Photograph by Matthew Healey, from Alamy
A mother accompanied her child to the school bus with a rifle slung over her shoulder. Guns were loaded and propped near doors and windows. People slept with hammers and baseball bats. They locked their houses, camps, cars and trucks—some for the first time ever. Armed officers lined roadways, searched passing vehicles, and swept forests and fields while the chop of helicopters drowned out the sounds of Adirondack springtime.
That was a decade ago, when two convicted killers escaped from Clinton Correctional Facility, in Dannemora—a feat that hadn’t happened since the prison’s imposing concrete wall was erected. It was also a feat that, despite a region dotted with prisons, seemed impossible. Especially at maximum-security Clinton Correctional, opened in 1845 when it was known as Little Siberia, an impenetrable place where the most notorious criminals were locked up, far from where most of them had committed their crimes.
But Richard Matt and David Sweat had done it. With hacksaws they cut through a cell wall and a steampipe, emerging from a manhole on a residential street in Dannemora. Matt was serving a 25-years-to-life sentence for strangling and dismembering an elderly man in Buffalo. Sweat was doing life in prison for shooting a Broome County Deputy Sheriff, then running him over with his car.
These men were dangerous and we were terrified.
Looking back at the events of June 6th through the 28th—after Matt was killed and Sweat was captured—seems “surreal,” a word now-retired Major Charles Guess, New York State Police Troop B Commander, uses when recounting one of the more challenging stretches of his career. If you tuned in to the dozen or so press conferences while the inmates were on the lam, you likely remember the incident commander with his unmistakable crewcut and rigid confidence, assuring the public that the escapees would be apprehended.
Guess recalls, “The level of threat couldn’t have been higher. These guys were the worst of the worst. There was every reason to believe they would be desperate and ruthless.
“We were concerned about them taking someone hostage, holing up, hiding out in a home,” he says. For that reason, residents in Dannemora and beyond were forced to move through perimeter checks and roadblocks; armed tactical teams searched their backyards.
“Where would they have gone? How far could they travel by foot? Were they headed north or south? Any one of 100 different scenarios existed.”
There was speculation that the convicts had fled to Mexico or had crossed into Canada. But “unless we had tangible evidence that they had left the area,” says Guess, “we had to act and run things like they’re here. Our mindset was to keep our heads in a swivel, you never know where they’re going to pop up.”

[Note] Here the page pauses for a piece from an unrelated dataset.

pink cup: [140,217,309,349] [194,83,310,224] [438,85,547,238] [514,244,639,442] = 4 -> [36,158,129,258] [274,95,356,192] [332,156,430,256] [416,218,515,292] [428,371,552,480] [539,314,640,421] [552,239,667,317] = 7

More than 1,500 members of law enforcement—state police, county sheriffs, forest rangers, corrections officers, border patrol and FBI agents—joined the search, many slogging into swamps and pushing through tangled woods. They followed some 3,400 leads. “We pleaded with folks—see something, say something. That’s what broke this case wide open,” says Guess.
On day 21, an off-duty corrections officer discovered that someone had broken into his Malone hunting camp. Nearby, Matt was soon shot and killed. Two days later Sweat was spotted along Coveytown Road, in Constable, two miles from the international border. As he fled, he was shot and taken into custody.
Guess says he’s forever grateful for “the way it all turned out,” thanks to partnerships with law enforcement and the North Country community, a sentiment that’s reflected in his 2017 book, Relentless Pursuit: Inside the Escape from Dannemora, New York State’s Largest Manhunt. You can also watch Ben Stiller’s 2018 Showtime series Escape at Dannemora, which includes a cameo by Guess, who served as the show’s law-enforcement consultant.
But how did the escape happen in the first place? Now we know that prison personnel—Joyce Mitchell and Gene Palmer—smuggled the hacksaw blades and other contraband in to Matt and Sweat. And after the manhunt, a state Office of the Inspector General’s investigative report outlined failures and fixes for Clinton Correctional. Among its recommendations were front gate checks, night counts of inmates, cell searches, metal-detector use, and tunnel and catwalk inspections.
At press time 5,000 corrections officers at 42 state prisons—including Clinton—have just ended a three-week strike over complaints of staff shortages, excessive overtime and a dangerous work environment. Despite the inspector general’s report, conditions at Dannemora are still under question, if not at a tipping point.